SELECTED TEXT:
-- BEGIN --
Additionally, defendants seeking to challenge patent eligibility have seen their ability to do so further constrained by the Federal Circuit’s decisions in Berkheimer and Aatrix, which have effectively precluded the early resolution of Section 101 challenges in certain cases and have caused a significant and persistent drop in Alice invalidation rates. With the US Supreme Court’s January 13 decision not to revisit Berkheimer, it appears possible that this will be the new normal. A cloud also hangs over the Patent Trial and Appeal Board (PTAB) as parties and courts debate the impact of the Federal Circuit’s decision in Arthrex, which an RPX analysis indicates may subject hundreds of America Invents Act (AIA) reviews to rehearing through its holding that the appointment of PTAB administrative patent judges had been unconstitutional.
Meanwhile, the patent market has seen a renewed swell of patent assertion backed by waves of incoming capital, giving a boost to NPE players old and new. This includes Acacia Research Corporation, which has been ramping up its litigation activity as it pushes to expand, bolstered by funding secured through a recently announced partnership. Patent divestitures from Intellectual Ventures LLC have also continued to drive the filing of litigation, while RPX has noted an increase in activity by NPEs backed by third-party litigation funders.
Litigation Snapshot: NPE Filings Drive District Court Uptick
Patent litigation increased by around 4.6% in 2019 over 2018, counted by defendants added to litigation campaigns (with 3,555 defendants added in 2019 versus 3,398 in 2018). That increase was driven by NPEs, which added 22.7% more defendants in 2019 compared to the previous year (with 1,995 defendants added in 2019 versus 1,626 in 2018). By contrast, operating company litigation fell by 12% last year from 2018 (with 1,560 defendants added in 2019 versus 1,772 in 2018). NPE litigation accounted for 56% of the defendants added in 2019—increasing from 48% in 2018.
In the fourth quarter of 2019, 926 defendants were added to patent campaigns overall, an increase of roughly 11.6% over Q4 2018 (during which 830 defendants were added), and about 3% less than Q3 2019. (By comparison, Q4 2018 fell by nearly 9% over the prior quarter that year.) NPEs accounted for 55.7% of the defendants added in Q4 2019 (516 defendants added), with operating companies adding 44.3% (410)—the fourth straight quarter in which NPEs added more defendants than operating company plaintiffs.
Venue Update: West Texas Rises as Companies Fight Gilstrap Ruling
In the fourth quarter of 2019, the District of Delaware was the most popular district for patent litigation overall, also holding the top spot for both NPE and operating company litigation. For NPEs, the Eastern District of Texas—favored by such plaintiffs prior to the Supreme Court’s TC Heartland decision—fell to third place, overtaken for second place by the Western District of Texas. The latter district has seen a surge in popularity following the confirmation of District Judge Alan D. Albright, who has established local rules designed to attract patent litigation in his district.
Gilstrap Bucks the Trend: Parties Debate Potentially Expansive Venue Ruling
While the distribution of patent litigation has largely settled down following TC Heartland, a 2018 Eastern District of Texas ruling has continued to cause uncertainty regarding the application of the patent venue statute’s other prong, under which venue is proper in part where a defendant has a “regular and established place of business”. In Seven Networks v. Google, District Judge Rodney Gilstrap denied a venue challenge under that prong, holding that certain Google servers maintained within third-party facilities in the Eastern District of Texas constitute a “regular and established place of business”. The Federal Circuit decided not to revisit that decision after Google filed a petition for mandamus review, prompting a fiery dissent from Circuit Judge Jimmie Reyna—who argued that the decision could effectively “reestablish nationwide venue” for companies relying on similar computer equipment, further noting that courts had already started to apply Judge Gilstrap’s decision inconsistently.
-- END --
MATERIAL SUPPLIED:
-- BEGIN --
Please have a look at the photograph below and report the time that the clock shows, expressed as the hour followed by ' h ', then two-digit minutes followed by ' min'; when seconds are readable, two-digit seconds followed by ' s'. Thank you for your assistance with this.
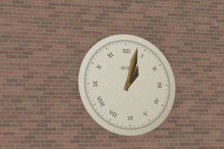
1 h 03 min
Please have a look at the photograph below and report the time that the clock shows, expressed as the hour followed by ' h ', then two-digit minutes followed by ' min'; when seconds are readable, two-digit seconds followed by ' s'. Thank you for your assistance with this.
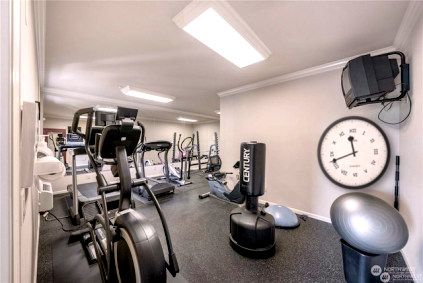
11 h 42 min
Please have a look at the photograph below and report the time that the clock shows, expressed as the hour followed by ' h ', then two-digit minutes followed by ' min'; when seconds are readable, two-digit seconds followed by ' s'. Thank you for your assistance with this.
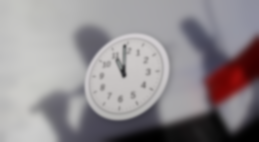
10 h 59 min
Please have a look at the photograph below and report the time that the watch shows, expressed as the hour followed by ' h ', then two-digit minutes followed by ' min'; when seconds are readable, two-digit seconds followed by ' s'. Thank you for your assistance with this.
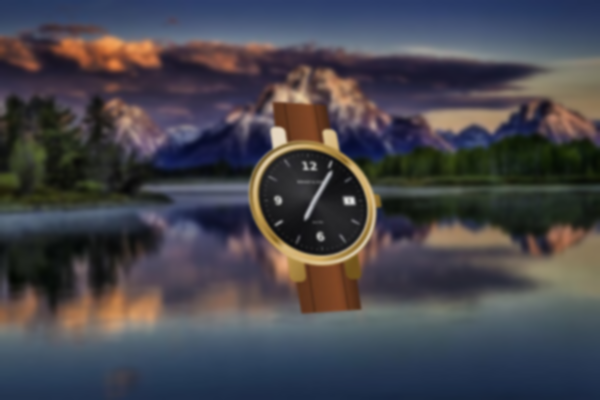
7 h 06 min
-- END --
REQUIREMENT 1: Please condense the paragraph of the patent litigation passage beginning "Patent litigation increased by around 4.6%" into a bulleted list that keeps its main figures.
REQUIREMENT 2: Alter the patent litigation passage starting with "Additionally, defendants seeking" and going on through "had been unconstitutional.", swapping "cloud" for "shadow".
REQUIREMENT 3: Extend the patent litigation passage onward from its final sentence.
The items play no part in this.

RIGHT ANSWER 1:
- Patent litigation rose about 4.6% in 2019 over 2018, measured by defendants added to litigation campaigns (3,555 in 2019 vs. 3,398 in 2018).
- NPEs drove the increase, adding 22.7% more defendants (1,995 in 2019 vs. 1,626 in 2018).
- Operating company litigation fell 12% (1,560 defendants in 2019 vs. 1,772 in 2018).
- NPE litigation made up 56% of defendants added in 2019, up from 48% in 2018.

RIGHT ANSWER 2:
Additionally, defendants seeking to challenge patent eligibility have seen their ability to do so further constrained by the Federal Circuit’s decisions in Berkheimer and Aatrix, which have effectively precluded the early resolution of Section 101 challenges in certain cases and have caused a significant and persistent drop in Alice invalidation rates. With the US Supreme Court’s January 13 decision not to revisit Berkheimer, it appears possible that this will be the new normal. A shadow also hangs over the Patent Trial and Appeal Board (PTAB) as parties and courts debate the impact of the Federal Circuit’s decision in Arthrex, which an RPX analysis indicates may subject hundreds of America Invents Act (AIA) reviews to rehearing through its holding that the appointment of PTAB administrative patent judges had been unconstitutional.

RIGHT ANSWER 3:
A second appellate battle is now brewing over this issue. In September, Google filed a mandamus petition (2019-0126) contesting the denial of a venue challenge in another campaign (waged by Acacia Research Corporation’s Super Interconnect Technologies LLC) in which Judge Gilstrap found proper venue based on the same Google servers at issue in Seven Networks. Google’s petition notes that other district courts have since “persuasively” rejected that decision, and highlights the potentially far-reaching consequences of Judge Gilstrap’s ruling as possibly allowing venue anywhere a “physical object belonging to the company . . . were located”. Those concerns were echoed in an amicus brief filed in support of Google’s petition by 18 other companies, most of which are either engaged in e-commerce or offer online services. Those amici have argued that filing patterns have already been distorted by Seven Networks, in that it has caused “numerous lawsuits” to be filed in the Eastern District on “equipment-based theories”. The resulting uncertainty has even caused some companies to “decommission . . . equipment” in that district in order to avoid suit, warn the amici.
Oral arguments were held in December, and given the case’s potentially sweeping impact, stakeholders are likely watching it closely.
Patent Eligibility Overview: Berkheimer Decline Persists
The Federal Circuit’s February 2018 opinions in Berkheimer and Aatrix have significantly curtailed the application of Alice in district court litigation through their ruling that factual disputes over a patent’s inventiveness may preclude early dismissal under Section 101. The result has been a significant drop in Alice invalidation rates. As of January 7, just under 45% of patents challenged and adjudicated under Section 101 since Berkheimer had at least some claims invalidated under Alice—a 23% drop from the period before Berkheimer’s issuance, when around 67% of patents had claims cancelled.
The data further show that both Rule 12 and summary judgment—by far the most common procedural routes to raise Alice—have each seen around the same drop as the overall invalidation rate. The share of patents invalidated under Rule 12 has dropped from 70% pre-Berkheimer to less than 45% in the time since, while the summary judgment rate has dropped from 59% to a mere 38%.
In all, since the Alice decision’s issuance in June 2014, 60% of patents have seen claims invalidated under its rationale. Outcomes diverge based on plaintiff type; while operating company patents have an Alice invalidation rate of 52% during that period, around 65% of NPE patents saw claims cancelled.
Limiting that data to Alice challenges decided in 2019, invalidation rates mostly converge: the overall invalidation rate was 43%, with an operating company invalidation rate of 42% and 44% of NPE patents seeing claims invalidated.
Supreme Court Declines Berkheimer Appeal
HP, the defendant in Berkheimer, asked the Supreme Court to revisit that decision in October 2018, but the Court did not address the company’s certiorari petition until January 13, 2020—declining to review the case. That delay stemmed from the court’s January 2019 request for the views of US Solicitor General Noel Francisco, who did not file the government’s brief until December 6. The Solicitor General recommended against further review of Berkheimer in that brief, arguing that the Court should deny certiorari because Berkheimer primarily concerns procedural aspects of Section 101. Rather, the government argues that the Court should instead grant review of a case for which substantive eligibility standards are at issue “and then address any ancillary issues that remain”.
See RPX’s coverage for an overview of that brief, as well as a look back at Berkheimer’s history before the Federal Circuit.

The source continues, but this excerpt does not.